If repeated, the "go there using a line from the current position" can be factored in a separate action state machine, using the state machine's support to get custom events:

describe("go to a target following a line from the current position")
    .required_arg(:to, "the target point as { x:, y:, z: } object")
action_state_machine "follow_line_from_here" do
    acquire_pose = state acquire_pose_def
    from = capture(acquire_pose.success_event) do |pose|
        p = pose.position
        { x: p.x, y: p.y, z: p.z }
    end
    line = state follow_line(from: from, to: target_arg)

    start acquire_pose
    transition acquire_pose.success_event, line

    event :reached_target
    line.reached_target_event reached_target_event
end

describe("action that docks")
    .required_arg(:target, "the target point as { x:, y:, z: } object")
action_state_machine "docking" do
    coarse = state follow_line_from_here(to: target_arg)
    station = state station_keep_def(point: target_arg)
    validate = state validate_visual_localization
    station.depends_on(validate)
    final = state docking_final_approach_def

    start coarse
    transition coarse.reached_target_event, station
    transition station, validate.success_event, final
    final.success_event.forward_to success_event
end

The Acquire functor

bundles/common_models defines the Acquire "functor" that creates a composition suitable to follow the "acquire data and pass it to success" pattern. Acquire takes a component model and will emit success once it received data on all of its ports.
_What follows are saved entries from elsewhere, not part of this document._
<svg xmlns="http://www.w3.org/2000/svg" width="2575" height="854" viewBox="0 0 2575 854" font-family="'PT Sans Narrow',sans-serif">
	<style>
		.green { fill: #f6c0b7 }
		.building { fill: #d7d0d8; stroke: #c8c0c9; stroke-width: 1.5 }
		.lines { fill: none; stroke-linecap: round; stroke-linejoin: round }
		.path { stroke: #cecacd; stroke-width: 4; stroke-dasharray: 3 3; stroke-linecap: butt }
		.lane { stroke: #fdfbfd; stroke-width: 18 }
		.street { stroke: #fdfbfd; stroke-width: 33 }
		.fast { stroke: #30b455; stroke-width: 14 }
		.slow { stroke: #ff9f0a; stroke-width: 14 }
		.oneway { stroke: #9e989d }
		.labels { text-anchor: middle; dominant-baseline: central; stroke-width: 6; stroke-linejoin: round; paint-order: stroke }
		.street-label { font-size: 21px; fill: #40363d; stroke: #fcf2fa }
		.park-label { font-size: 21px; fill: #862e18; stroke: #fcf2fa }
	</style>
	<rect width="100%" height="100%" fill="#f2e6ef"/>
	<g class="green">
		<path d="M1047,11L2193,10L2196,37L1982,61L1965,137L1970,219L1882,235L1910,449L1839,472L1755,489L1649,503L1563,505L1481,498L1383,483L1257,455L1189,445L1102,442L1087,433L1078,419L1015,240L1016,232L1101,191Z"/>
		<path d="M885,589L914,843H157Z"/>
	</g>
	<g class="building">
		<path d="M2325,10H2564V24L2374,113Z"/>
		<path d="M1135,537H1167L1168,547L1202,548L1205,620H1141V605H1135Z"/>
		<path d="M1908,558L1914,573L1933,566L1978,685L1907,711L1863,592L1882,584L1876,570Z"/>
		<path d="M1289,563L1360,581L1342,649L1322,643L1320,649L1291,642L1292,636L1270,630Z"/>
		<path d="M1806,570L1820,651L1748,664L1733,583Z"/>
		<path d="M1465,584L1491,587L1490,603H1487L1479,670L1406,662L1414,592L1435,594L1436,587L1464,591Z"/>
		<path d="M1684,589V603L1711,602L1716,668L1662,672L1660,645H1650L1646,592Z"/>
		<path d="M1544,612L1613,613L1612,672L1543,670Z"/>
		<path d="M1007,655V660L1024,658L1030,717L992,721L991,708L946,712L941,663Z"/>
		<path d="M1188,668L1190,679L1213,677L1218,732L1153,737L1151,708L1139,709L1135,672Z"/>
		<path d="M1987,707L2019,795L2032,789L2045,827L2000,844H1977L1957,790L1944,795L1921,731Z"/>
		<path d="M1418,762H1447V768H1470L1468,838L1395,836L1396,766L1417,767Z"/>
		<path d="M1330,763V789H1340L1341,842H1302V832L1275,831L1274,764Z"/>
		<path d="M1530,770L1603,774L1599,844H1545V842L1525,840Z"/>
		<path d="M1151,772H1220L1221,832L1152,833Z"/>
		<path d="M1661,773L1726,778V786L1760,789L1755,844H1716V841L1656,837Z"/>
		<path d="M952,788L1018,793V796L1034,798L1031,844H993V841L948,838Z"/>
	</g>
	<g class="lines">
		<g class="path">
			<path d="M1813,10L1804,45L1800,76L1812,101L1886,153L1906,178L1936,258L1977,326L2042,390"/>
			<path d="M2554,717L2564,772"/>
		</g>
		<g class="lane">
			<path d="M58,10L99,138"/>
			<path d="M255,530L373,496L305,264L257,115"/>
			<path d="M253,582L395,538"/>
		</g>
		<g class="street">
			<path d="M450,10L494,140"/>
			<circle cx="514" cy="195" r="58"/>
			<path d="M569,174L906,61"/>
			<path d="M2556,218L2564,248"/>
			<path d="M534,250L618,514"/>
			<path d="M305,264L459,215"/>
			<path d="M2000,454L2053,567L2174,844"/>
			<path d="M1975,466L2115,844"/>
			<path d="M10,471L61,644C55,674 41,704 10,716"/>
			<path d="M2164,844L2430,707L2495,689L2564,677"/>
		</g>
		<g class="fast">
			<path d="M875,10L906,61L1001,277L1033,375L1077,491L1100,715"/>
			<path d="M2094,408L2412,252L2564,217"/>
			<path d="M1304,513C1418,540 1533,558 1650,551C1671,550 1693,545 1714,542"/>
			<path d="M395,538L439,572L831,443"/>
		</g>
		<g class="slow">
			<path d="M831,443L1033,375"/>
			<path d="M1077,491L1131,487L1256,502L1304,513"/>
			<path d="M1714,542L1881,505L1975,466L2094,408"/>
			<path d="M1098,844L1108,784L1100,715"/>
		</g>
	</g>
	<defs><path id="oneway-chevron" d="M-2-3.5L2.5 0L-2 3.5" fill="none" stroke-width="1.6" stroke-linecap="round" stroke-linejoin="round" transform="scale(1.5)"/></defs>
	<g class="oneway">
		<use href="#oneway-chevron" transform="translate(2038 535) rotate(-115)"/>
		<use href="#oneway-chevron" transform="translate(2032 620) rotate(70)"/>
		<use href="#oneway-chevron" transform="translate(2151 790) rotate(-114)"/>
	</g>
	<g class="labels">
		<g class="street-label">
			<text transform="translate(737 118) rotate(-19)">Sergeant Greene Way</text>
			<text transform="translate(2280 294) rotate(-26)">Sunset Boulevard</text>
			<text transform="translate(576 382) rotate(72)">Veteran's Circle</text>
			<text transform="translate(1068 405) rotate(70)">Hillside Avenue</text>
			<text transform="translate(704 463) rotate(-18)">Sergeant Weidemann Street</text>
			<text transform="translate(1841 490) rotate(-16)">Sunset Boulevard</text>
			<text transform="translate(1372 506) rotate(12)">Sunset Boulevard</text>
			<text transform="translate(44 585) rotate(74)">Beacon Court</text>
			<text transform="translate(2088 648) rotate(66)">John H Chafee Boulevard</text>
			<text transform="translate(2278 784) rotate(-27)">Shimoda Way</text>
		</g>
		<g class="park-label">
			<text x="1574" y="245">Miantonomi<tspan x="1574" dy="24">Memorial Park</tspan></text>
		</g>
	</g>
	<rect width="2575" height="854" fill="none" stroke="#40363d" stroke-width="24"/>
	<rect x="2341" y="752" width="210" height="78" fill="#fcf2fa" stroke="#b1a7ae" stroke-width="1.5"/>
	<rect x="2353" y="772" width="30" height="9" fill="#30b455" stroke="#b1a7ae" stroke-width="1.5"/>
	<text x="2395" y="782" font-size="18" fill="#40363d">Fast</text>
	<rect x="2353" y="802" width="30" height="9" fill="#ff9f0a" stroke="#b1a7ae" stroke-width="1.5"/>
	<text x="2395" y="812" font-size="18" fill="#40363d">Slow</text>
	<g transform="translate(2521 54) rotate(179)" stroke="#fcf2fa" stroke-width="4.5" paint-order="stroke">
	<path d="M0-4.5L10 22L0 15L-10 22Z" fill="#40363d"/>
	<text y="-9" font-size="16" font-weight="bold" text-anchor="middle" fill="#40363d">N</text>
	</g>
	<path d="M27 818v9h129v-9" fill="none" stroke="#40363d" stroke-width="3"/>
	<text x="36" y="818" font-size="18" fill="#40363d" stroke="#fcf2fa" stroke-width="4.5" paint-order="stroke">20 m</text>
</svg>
For instance, one use the following definition to read the global pose:

define "acquire_global_pose",
       CommonModels::Compositions.Acquire(Services::Pose)
       .use("data_source" => global_pose_def)

Dynamic State Machine Creation

State machines can be defined at toplevel, the way we just saw, but may also be defined dynamically in an action method. When doing so, one has to first define a root task and attach the machine to that task. For instance,

root_task = MyActionMethodRoot.new
action_state_machine root_task do
end
root_task

The action_state_machine block behaves the same than in "toplevel" state machines, but has access to instance methods and action method arguments directly.

Testing

State machines defined at toplevel are evaluated at loading time, and the presence of actions and events is validated at loading time as well.
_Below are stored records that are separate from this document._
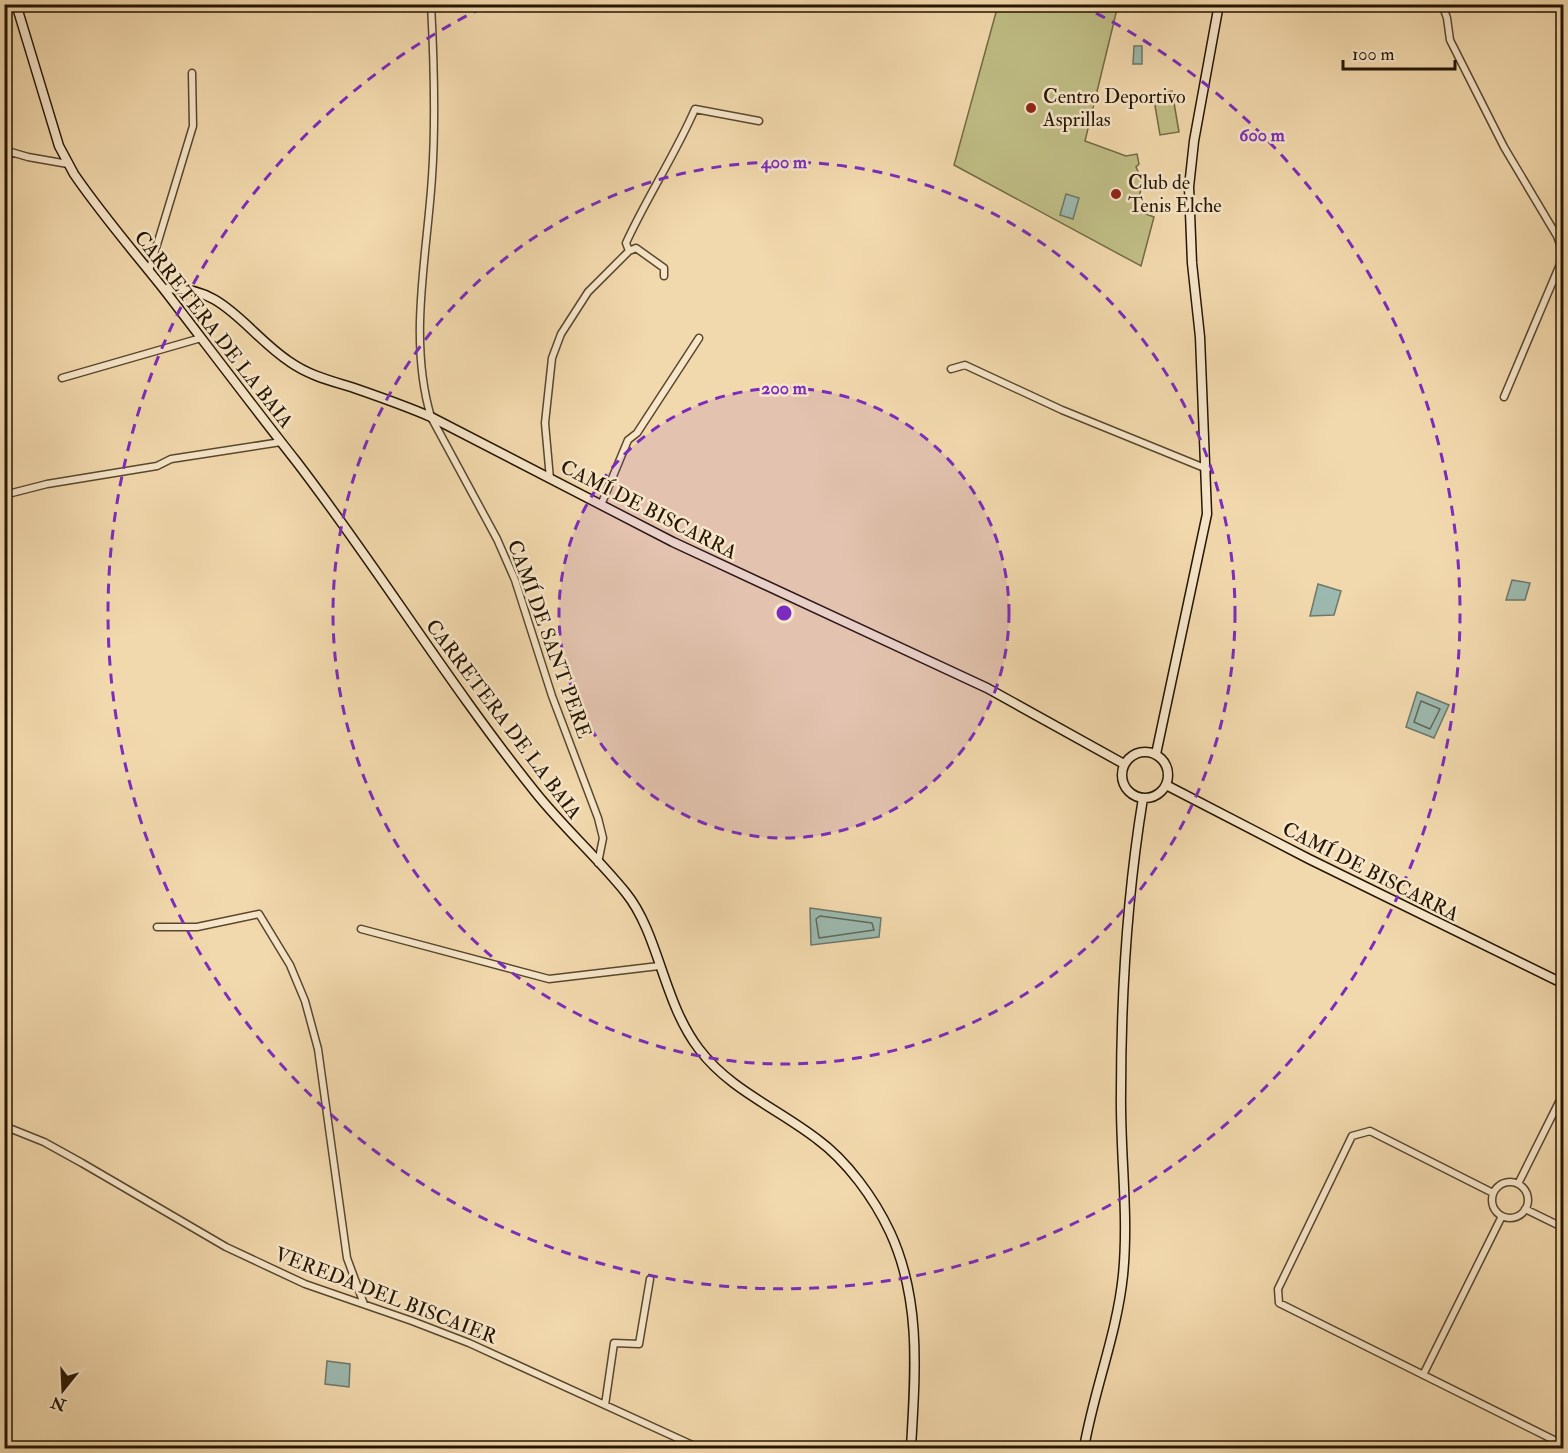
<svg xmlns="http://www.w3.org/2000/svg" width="1568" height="1453" font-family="'IM FELL Double Pica',serif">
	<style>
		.green { fill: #c0be86; stroke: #726a44; stroke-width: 1.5 }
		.water { fill: #9cb9af; stroke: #6c786a; stroke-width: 1.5 }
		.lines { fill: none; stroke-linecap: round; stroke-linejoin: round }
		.shore { stroke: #606858; stroke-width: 1.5 }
		.street-casing { stroke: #58472d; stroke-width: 9 }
		.secondary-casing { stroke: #251602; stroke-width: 11 }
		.street { stroke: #f7e6ca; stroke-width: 6 }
		.secondary { stroke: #f7e6ca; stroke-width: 8 }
		.ring { fill: none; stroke: #7b2cbf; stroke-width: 3; stroke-dasharray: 10 8 }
		.poi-dot { fill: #8f2418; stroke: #f7e6ca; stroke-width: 2 }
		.labels { text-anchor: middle; stroke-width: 5; stroke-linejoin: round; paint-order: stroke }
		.poi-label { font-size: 20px; fill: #251602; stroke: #f7e6ca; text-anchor: start }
		.street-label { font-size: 20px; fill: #251602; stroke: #f7e6ca }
		.centre { fill: #7b2cbf; stroke: #f7e6ca; stroke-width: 3 }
		.ring-label { font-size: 18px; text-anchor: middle; font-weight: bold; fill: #7b2cbf; stroke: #f7e6ca; stroke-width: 5; stroke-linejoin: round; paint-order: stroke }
	</style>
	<rect width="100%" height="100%" fill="#f2d9ad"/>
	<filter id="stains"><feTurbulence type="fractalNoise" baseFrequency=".00333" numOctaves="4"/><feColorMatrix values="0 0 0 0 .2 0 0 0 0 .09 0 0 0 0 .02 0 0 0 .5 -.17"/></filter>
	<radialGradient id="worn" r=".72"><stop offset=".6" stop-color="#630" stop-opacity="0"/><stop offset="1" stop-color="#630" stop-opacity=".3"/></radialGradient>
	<path class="green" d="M998,5H1118L1085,141L1126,156L1137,154L1139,164L1136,167L1143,183L1135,210L1154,217L1141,266L954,165Z
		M1172,91L1179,132L1160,135L1153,94Z"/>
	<path class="water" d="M1134,46H1142V64H1133Z
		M1066,194L1079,198L1073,219L1060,215Z
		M1512,580L1530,583L1525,600H1506Z
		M1318,584L1341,591L1334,615L1310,616Z
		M1417,692L1449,705L1434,738L1406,727Z
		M810,908L881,918L879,937L811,945Z
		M327,1361L350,1364L349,1387L325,1384Z"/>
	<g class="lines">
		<path class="shore" d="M1421,701L1440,709L1430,729L1414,722Z
			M820,916L872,923L874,930L819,938L816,919Z"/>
		<g class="street-casing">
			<path id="street" d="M431,4C434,61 436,120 432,177C427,256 408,340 431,417L497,539L515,580L552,696L598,818L603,838L598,863
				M1442,4L1447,18L1450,40L1504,147L1557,236L1564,255
				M4,150L28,157L68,164
				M4,164L11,152
				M629,251L626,243C647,197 675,155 695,109L759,121
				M149,271L193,126L192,73
				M951,369L965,365L1062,410L1207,469
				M62,378L201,338
				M1504,397L1564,255
				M550,479L545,423L552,358L561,334L588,292L629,251L636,248L664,268V276
				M4,495L47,484L157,466L171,459L281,442
				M601,505L628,440L637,433L699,338
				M157,927H197L259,914L290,965L305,1001L318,1049L347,1258L364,1304
				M361,929L549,979L659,966
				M4,1126L44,1142L82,1163L226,1247L305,1284L412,1321L469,1343L699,1448
				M1492 1200a18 18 0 1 1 36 0a18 18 0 1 1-36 0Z
				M1518,1184L1564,1092
				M1493,1193L1370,1131L1352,1136L1278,1289L1279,1303L1564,1445
				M1525,1209L1564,1228
				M1423,1375L1502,1216
				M605,1405L614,1343L639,1344L650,1279"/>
		</g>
		<g class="secondary-casing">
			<path id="secondary" d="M16,4L59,146L74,174C102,215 135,253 166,292C209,348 252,405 296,461C379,569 450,686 536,793C564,828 598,858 626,893C659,934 663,1002 699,1049C730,1090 777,1108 817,1139C847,1161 874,1198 890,1232C922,1301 915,1375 911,1448
				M164,289C223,283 246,333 290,362C310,376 332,381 354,388C380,397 406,406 431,417L673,542L987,688L1124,764
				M1122 775a23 23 0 1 1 46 0a23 23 0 1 1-46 0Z
				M1156,754L1207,514L1200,337L1192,263L1189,187L1194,141L1219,4
				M1166,785L1309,859L1564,984
				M1084,1448C1094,1390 1117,1334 1123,1275C1129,1214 1120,1154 1121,1093C1121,994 1127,896 1143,798"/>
		</g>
		<use href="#street" class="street"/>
		<use href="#secondary" class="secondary"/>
	</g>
	<circle cx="784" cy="613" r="225" fill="#7b2cbf" fill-opacity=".12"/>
	<g class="ring">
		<circle cx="784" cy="613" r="225"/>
		<circle cx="784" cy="613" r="451"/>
		<path d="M1080 5A676 676 0 1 1 488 5"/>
	</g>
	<g class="poi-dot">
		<circle cx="1031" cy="108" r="6"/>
		<circle cx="1116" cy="194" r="6"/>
	</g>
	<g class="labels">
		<g class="poi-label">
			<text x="1043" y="103">Centro Deportivo<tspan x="1043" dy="23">Asprillas</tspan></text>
			<text x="1128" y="189">Club de<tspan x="1128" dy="23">Tenis Elche</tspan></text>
		</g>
		<g class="street-label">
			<text transform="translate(214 329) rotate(52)" y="7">CARRETERA DE LA BAIA</text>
			<text transform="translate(649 509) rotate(27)" y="7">CAMÍ DE BISCARRA</text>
			<text transform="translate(550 639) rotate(70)" y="7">CAMÍ DE SANT PERE</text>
			<text transform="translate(504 719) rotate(53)" y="7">CARRETERA DE LA BAIA</text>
			<text transform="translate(1371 871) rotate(27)" y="7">CAMÍ DE BISCARRA</text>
			<text transform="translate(386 1295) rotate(21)" y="7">VEREDA DEL BISCAIER</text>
		</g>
	</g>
	<circle cx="784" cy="613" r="9" class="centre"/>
	<g class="ring-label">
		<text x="1262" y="141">600 m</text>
		<text x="784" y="168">400 m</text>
		<text x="784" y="394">200 m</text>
	</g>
	<rect width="1568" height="1453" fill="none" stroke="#f2d9ad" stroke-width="24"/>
	<rect x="6" y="6" width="1556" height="1441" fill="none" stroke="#251602" stroke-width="3"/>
	<rect x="12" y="12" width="1544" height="1429" fill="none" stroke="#251602" stroke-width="1.5"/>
	<g transform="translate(63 1390) rotate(198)" stroke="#f7e6ca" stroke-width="4.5" paint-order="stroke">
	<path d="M0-4.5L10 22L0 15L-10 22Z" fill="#251602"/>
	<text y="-9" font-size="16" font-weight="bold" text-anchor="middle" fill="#251602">N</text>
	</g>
	<path d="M1343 60v9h112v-9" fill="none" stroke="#251602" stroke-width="3"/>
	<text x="1352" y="60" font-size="18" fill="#251602" stroke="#f7e6ca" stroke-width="4.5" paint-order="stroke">100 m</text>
	<rect width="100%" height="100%" filter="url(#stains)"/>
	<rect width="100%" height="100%" fill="url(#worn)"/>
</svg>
Therefore, there are only mainly two points that are needed to test in relation with action state machines:

  • captures
  • dynamically generated state machines

Captures

In the action interface's test suite, create the state machine's task instance and then use run_state_machine_capture to execute the capture:

task = run_planners my_action(x: 5, y: 10)
result = run_state_machine_capture task, "capture_name", context: [42]

In the rare occasion that the capture would need some more information from the event, pass a full Roby::Event as the event argument instead of context

Dynamically Created State Machines

To test that a state machine was properly generated, create the toplevel task and then use the validate_state_machine helper to get into a context that allows you to "play" with the machine's state tasks:

it "transitions to 'coarse' once the pose is acquired" do
    interface = MyInterface.new
    root_task = interface.some_action
    validate_state_machine root_task do
        # The start sate is available as `current_state_task`. It is ready to
        # start, but is unstarted. If you need to read/write ports, you will
        # have to call syskit_configure_and_start(current_state_task)
        next_task = assert_transitions_to_state(:state_name) do |current_task|
            # Act on 'current_task' using the normal test primitives, e.g.
            # syskit_configure_and_start, expect_execution, ...
        end
        
        # next_task here is the new state's toplevel task. It is ready to start,
        # but is unstarted. Call syskit_configure_and_start for a Syskit task,
        # or execute { next_task.start! } for a plain Roby task.
    end
end

Do not get into the trap of testing the states themselves, the "test space" will get very big very quickly. The point of these tests is to check the state machine's own structure. Test each state's implementation in separate unit tests.